Study reveals potential bioterrorism agents and urges enhanced biosecurity measures

By Dr. Priyom Bose, Ph.D.Jun 15 2023

Bioterrorism could significantly affect public health across the globe and cause major disruption in society. Even though the risk of bioterrorism is substantially low, a significant attack could significantly affect society at large. Therefore, the risk of bioterrorism must not be neglected. Some recent incidences related to bioterrorism include the ricin attack in 2018 by an extremist from Tunisia in Cologne, Germany, and a ricin letter sent to the President of the United States in 2020.

At the Munich Security Conference of 2018, the Dutch Minister of Defense addressed the risk of bioweapons. Pathogens categorized as potential bioterrorism agents emerge naturally but rarely. These pathogens cause travel-related diseases. A recent Emerging Infectious Diseases study provided an overview of the incidence of such pathogens in the Netherlands. 

This study aimed to raise awareness of biosafety at laboratories and highlighted the need for biosecurity regulations to prevent access to such pathogens. Such awareness and regulations could reduce the risk of bioterrorism.

Report: Epidemiology of Pathogens Listed as Potential Bioterrorism Agents, the Netherlands, 2009‒2019. Image Credit: kittirat roekburi / SHutterstock

Background

Many pathogens could be used as bioweapons based on various factors, such as pathogenicity, characteristic features, route of transmission, infectious dose, and stability in the environment. The risk of misuse of these pathogens, biological or toxic weapons could be reduced by limiting their synthesis, stockpiling, and regulating means of delivery.

A selection and prioritization of the potential bioterrorism agents were made, by the US Centers for Disease Control and Prevention (CDC), a couple of decades ago, which resulted in the Bioterrorism Agents/Diseases classification. This classification is based on Cold War-era military experiments and public health experience. The CDC list was restructured by the European Medicines Agency (EMA), which led to the Biologic and Chemical Threats list. Here, three different categories were created from a medical point of view, and they were backed up by treatment guidelines.

About this Study

The pathogens categorized in the highest risk category by either EMA or CDC were included in this study. The CDC category A comprised Yersinia pestis, Francisella tularensis, Bacillus anthracis, Clostridium botulinum toxin, and hemorrhagic fever viruses. Additionally, the EMA list includes Burkholderia mallei and Burkholderia pseudomallei, Brucella spp., and Coxiella burnetiid.

The observation period was from 2009 through 2019. In 2008 the Netherlands implemented the Public Health Act, because of which the start date was set at January 2009. December 2019 was set to be the end date to rule out confounding effects of the coronavirus disease 2019 (COVID-19) pandemic.

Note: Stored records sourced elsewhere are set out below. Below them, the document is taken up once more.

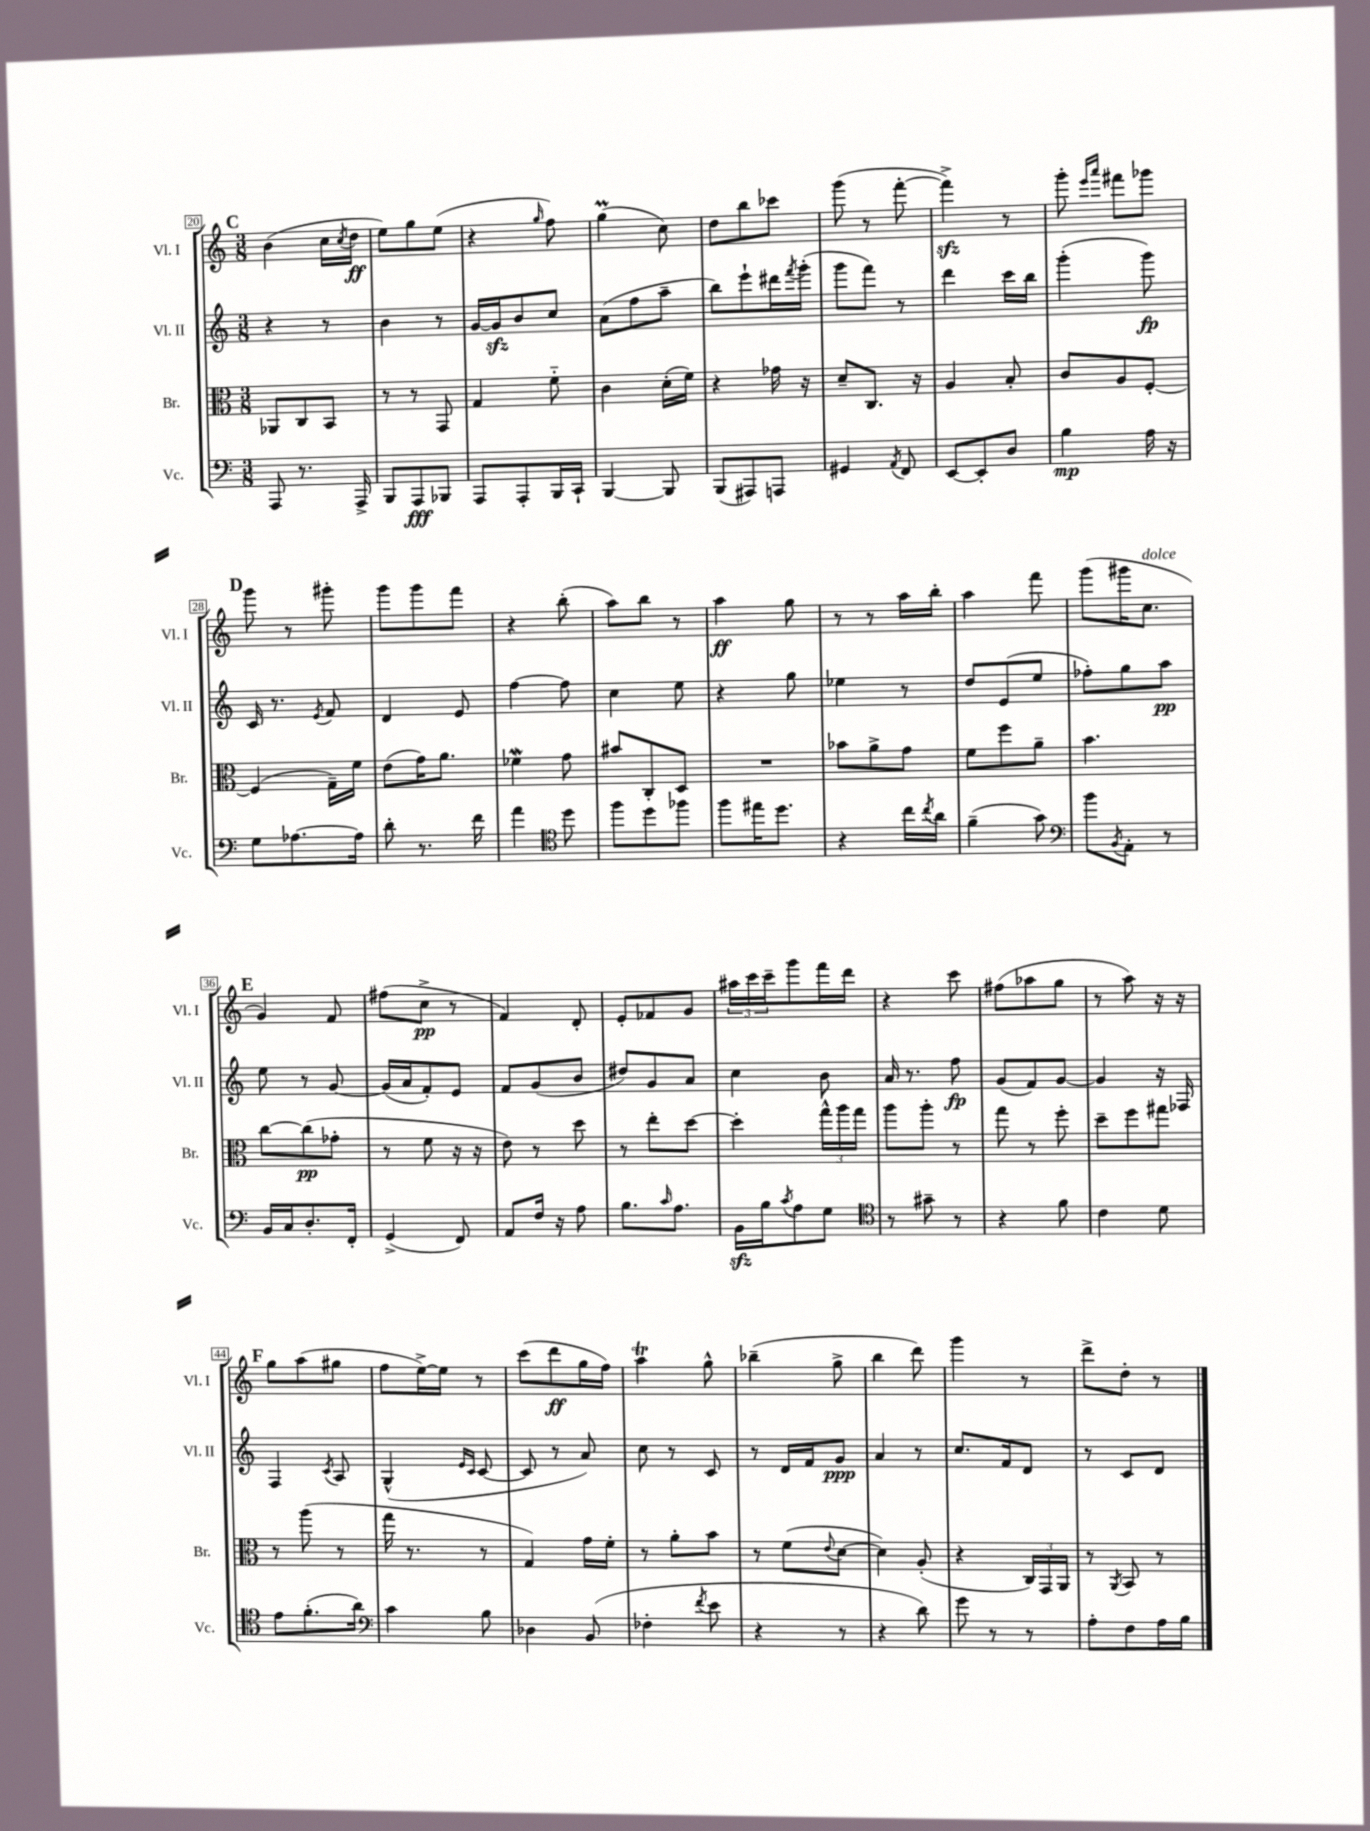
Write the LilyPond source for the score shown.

<<
\new StaffGroup <<
\new Staff = "s0" \with { instrumentName = "Vl. I" shortInstrumentName = "Vl. I" } {
    \clef treble \key c \major \numericTimeSignature \time 3/8
    \mark \markup { \bold "C" } b'4( c''16 \acciaccatura { c''8 } d''16\ff |
    e''8) g''8 e''8( |
    r4 \grace { g''16 } f''8) |
    g''4\prall( c''8) |
    d''8 b''8 ces'''8 |
    g'''8( r8 f'''8~-. |
    f'''4->\sfz) r8 |
    g'''8-. \grace { e'''16 a'''16 } fis'''8 ges'''8 |
    \mark \markup { \bold "D" } g'''8 r8 gis'''8-. |
    g'''8 g'''8 f'''8 |
    r4 b''8-.( |
    a''8) b''8 r8 |
    a''4\ff g''8 |
    r8 r8 a''16 b''16-. |
    a''4 f'''8 |
    g'''8( gis'''16 c''8.^\markup { \italic "dolce" } |
    \mark \markup { \bold "E" } g'4) f'8 |
    fis''8( c''8->\pp r8 |
    f'4) d'8-. |
    e'8-. fes'8 g'8 |
    \tuplet 3/2 { ais''16 c'''16 c'''16-- } g'''8 f'''16 d'''16 |
    r4 c'''8 |
    fis''8( aes''8 g''8 |
    r8 a''8) r16 r16 |
    \mark \markup { \bold "F" } g''8 a''8( gis''8 |
    f''8 e''16~->) e''16 r8 |
    c'''8( d'''8\ff g''16 f''16) |
    a''4\trill g''8-^ |
    bes''4--( g''8-> |
    b''4 d'''8) |
    g'''4 r8 |
    d'''8-> d''8-. r8 \bar "|." |
}
\new Staff = "s1" \with { instrumentName = "Vl. II" shortInstrumentName = "Vl. II" } {
    \clef treble \key c \major \numericTimeSignature \time 3/8
    \mark \markup { \bold "C" } r4 r8 |
    b'4 r8 |
    g'16~ g'16\sfz b'8 c''8 |
    a'8( f''8 a''8-- |
    b''8) e'''8-! dis'''16 \acciaccatura { f'''8 } g'''16-.( |
    g'''8 f'''8) r8 |
    d'''4 c'''16 b''16 |
    g'''4-.( g'''8\fp) |
    \mark \markup { \bold "D" } c'16 r8. \acciaccatura { e'8 } f'8 |
    d'4 e'8 |
    f''4~ f''8 |
    c''4 e''8 |
    r4 g''8 |
    ees''4 r8 |
    d''8 e'8( e''8 |
    fes''8-.) g''8 a''8\pp |
    \mark \markup { \bold "E" } e''8 r8 g'8~ |
    g'16( a'16 f'8-.) e'8 |
    f'8 g'8( b'8 |
    dis''8) g'8 a'8 |
    c''4 b'8 |
    a'16 r8. f''8\fp |
    g'8( f'8) g'8~ |
    g'4 r16 fes16 |
    \mark \markup { \bold "F" } f4 \acciaccatura { c'8 } a8 |
    g4-^( \grace { e'16 c'16 } c'8~ |
    c'8 r8 a'8) |
    c''8 r8 c'8 |
    r8 d'16 f'16 g'8\ppp |
    a'4 r8 |
    c''8. f'16 d'8 |
    r8 c'8 d'8 \bar "|." |
}
\new Staff = "s2" \with { instrumentName = "Br." shortInstrumentName = "Br." } {
    \clef alto \key c \major \numericTimeSignature \time 3/8
    \mark \markup { \bold "C" } aes,8 c8 b,8 |
    r8 r8 g,8 |
    g4 f'8-_ |
    c'4 d'16-.( f'16) |
    r4 ges'16 r16 |
    d'8-- c8. r16 |
    a4 b8-. |
    c'8 a8 f8~-. |
    \mark \markup { \bold "D" } f4( g16--) f'16 |
    e'8( g'16) a'8. |
    fes'4\mordent g'8 |
    bis'8 c8-. d8 |
    R4. |
    bes'8 a'8-> g'8 |
    f'8 f''8 a'8-- |
    b'4. |
    \mark \markup { \bold "E" } c''8~ c''8\pp( ges'8-. |
    r8 f'8 r16 r16 |
    e'8) r8 d''8 |
    r8 e''8-. d''8~ |
    d''4-. \tuplet 3/2 { g''16-^ a''16 g''16 } |
    a''8 a''8-. r8 |
    g''8 r8 f''8-. |
    d''8-- f''8 gis''8 |
    \mark \markup { \bold "F" } r8 a''8( r8 |
    g''16 r8. r8 |
    g4) g'16 f'16-. |
    r8 a'8-. b'8 |
    r8 f'8( \appoggiatura { e'8 } d'8~ |
    d'4) a8-.( |
    r4 \tuplet 3/2 { c16) g,16 a,16 } |
    r8 \acciaccatura { a,8 } b,8 r8 \bar "|." |
}
\new Staff = "s3" \with { instrumentName = "Vc." shortInstrumentName = "Vc." } {
    \clef bass \key c \major \numericTimeSignature \time 3/8
    \mark \markup { \bold "C" } a,,8 r8. a,,16-> |
    b,,8 a,,8\fff bes,,8 |
    a,,8 a,,8-. b,,16 c,16-! |
    b,,4~ b,,8 |
    b,,8( ais,,8) a,,8 |
    gis,4 \acciaccatura { a,8 } f,8 |
    e,8~ e,8-. d8 |
    b4\mp a16 r16 |
    \mark \markup { \bold "D" } g8 aes8.~ aes16 |
    d'8-. r8. f'16 |
    a'4 \clef tenor d''8 |
    f''8 d''8 fes''8 |
    f''8 eis''16 d''8. |
    r4 c''16 \acciaccatura { c''8 } a'16 |
    f'4--( g'8) |
    \clef bass b'8 \acciaccatura { b,8 } a,8-. r8 |
    \mark \markup { \bold "E" } b,16 c16 d8.-. f,16-. |
    g,4->( f,8) |
    a,8 f16 r16 a8 |
    b8. \grace { c'16 } a8. |
    b,16\sfz b16 \acciaccatura { c'8 } a8 g8 |
    \clef tenor r8 gis'8-- r8 |
    r4 f'8 |
    c'4 d'8 |
    \mark \markup { \bold "F" } e'8 f'8.-.( a'16) |
    \clef bass c'4 b8 |
    des4 b,8( |
    fes4-. \acciaccatura { f'8 } e'8 |
    r4 r8 |
    r4 d'8) |
    g'8 r8 r8 |
    a8-. f8 a16 b16 \bar "|." |
}
>>
>>
\layout { \context { \Score currentBarNumber = #20 \override BarNumber.stencil = #(make-stencil-boxer 0.1 0.3 ly:text-interface::print) } }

The average annual incidences per 10 million persons were calculated to aid in the international comparison. The average incidence per year was first calculated, followed by the average annual incidence.

Key Findings

C. burnetii, a zoonotic, gram-negative bacterium, was the most common pathogen found in the Netherlands. Its main reservoirs are goats, sheep, and other herbivores. Q fever is endemic to the Netherlands and is associated with intensive goat farming. The disease could be mild or severe, such as pneumonia or endocarditis. Its incidence was seen to reduce significantly after 2010, and Doxycycline was stated to be the first-choice treatment.

The incidence of B. anthracis ranged between 0 and 2 cases per year during 2009–2019. Brucellosis was seen to occur only as an imported disease (1‒9 cases per year). The average annual incidence of Brucella spp. was 2.5 cases/10 million persons.

No B. mallei were detected in patient samples or cultured isolates, and the disease it causes (Glanders) is not a notifiable disease in the Netherlands. Similarly, Melioidosis is also not notifiable in the Netherlands, and the incidence of B. pseudomallei was 1.1 cases/10 million persons. The incidence of C. botulinum ranged between 0 and 2 cases per year, equivalent to an average annual incidence of 0.2 cases/10 million persons. Further, for F. tularensis, the annual average incidence was 1.3 cases/10 million persons.

With regard to hemorrhagic fever viruses, one military peacekeeper from Nigeria who was diagnosed with Ebola was transferred to the Netherlands in 2014. Yellow fever was diagnosed in a woman returning from Suriname in 2017. Two further cases of yellow fever were imported to the Netherlands in 2018. Lassa fever was diagnosed in 2 physicians from Sierra Leone in 2019, one of whom died. Overall, concerning hemorrhagic fever viruses, the average annual incidence was 0.3 cases/10 million persons.

Conclusion

Despite the low probability of a biological agent attack, it is crucial to maintain preparedness. The incident in Cologne in 2018 demonstrated the continual interest in the use of biological agents by terrorists. Medical microbiology laboratories and hospitals should have up-to-date protocols to respond to biothreat agents.